All of the factors pointing toward a higher inflation target have gained force in recent years. Regardless of whether they believe in secular stagnation, almost everyone agrees that neutral real rates have declined a full percentange point or more.  This means there will be more frequent need for negative real rates. Slowing underlying wage growth means that there is more pressure for downward adjustments that are facilitated by inflation. Experience has proven that Yellen was correct to be skeptical of the idea very low inflation rates would improve productivity.  And it is plausible that the error in price indices has increased with the introduction of new categories of innovative and often free products.
This means that if a two percent inflation target reflected a proper balance when it first came into vogue decades ago, a higher target is probably appropriate today. This is another reason to allow inflation to rise above 2 percent.
Second, the theoretical consideration that the Fed should not raise rates until inflation is clearly above target is reinforced by the current data flow. Long term inflation expectations are depressed and declining, as shown in TIPS (inflation-indexed) government bonds, which I have adjusted to the Fed’s preferred PCE price index. Note that expected inflation is back near record low levels despite oil prices having risen about 70 percent from their February levels.
The Fed has in the past counterbalanced declines in market inflation expectation measures by pointing to the relative stability in surveys-based measures.

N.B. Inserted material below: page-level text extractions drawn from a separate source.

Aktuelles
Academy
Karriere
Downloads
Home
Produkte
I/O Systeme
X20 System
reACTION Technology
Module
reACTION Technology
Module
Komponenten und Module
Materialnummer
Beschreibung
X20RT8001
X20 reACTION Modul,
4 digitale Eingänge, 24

This argument is much harder to make now that consumer expectations of inflation have broken decisively below their all-time lows even as gas prices have been rising.
There is of course the question of a possibly overheating labor market as a source of future inflation. While last month’s highly disappointing employment report was a jolt to most observers, the Fed’s summary employment conditions index has been flashing yellow since the beginning of the year. Declines in this measure have presaged recession half of the time and uniformly been followed by rate reductions rather than rate increases.
Embedded inflation expectations are low and declining. Comprehensive measures of the labor market are deteriorating and growth is at best mediocre. Meanwhile inflation is clearly below where the Fed should want it. The right concern for the Fed now should be to signal its commitment to accelerating growth and avoiding a return to recession, even at some cost in terms of other risks.
This is not the Fed’s policy posture. Watching the Fed over the last year there is a Groundhog Day aspect. One senses they really want to raise rates and achieve a more “normal” stance.  But at the same time they do not want to tighten when the economy may be slowing or create financial turmoil. So they keep holding out the prospect of future rate increases and then find themselves unable to deliver. But they always revert to holding out the prospect of rate increases soon, partly for internal comity and partly to preserve optionality.
Over the last 12 months nominal GDP has risen at a rate of only 3.3 percent. We hardly seem in danger of demand running away.  Today we learned that Germany has followed Japan into negative 10 year rates. We are only one recession away from joining the club. The Fed should be clear now that its priority is not preventing a small step up in inflation, which in fact should be welcomed, or returning interest rates to what would have been normal to a world gone by.
Instead the Fed should focus on assuring adequate growth in both real and nominal incomes going forward.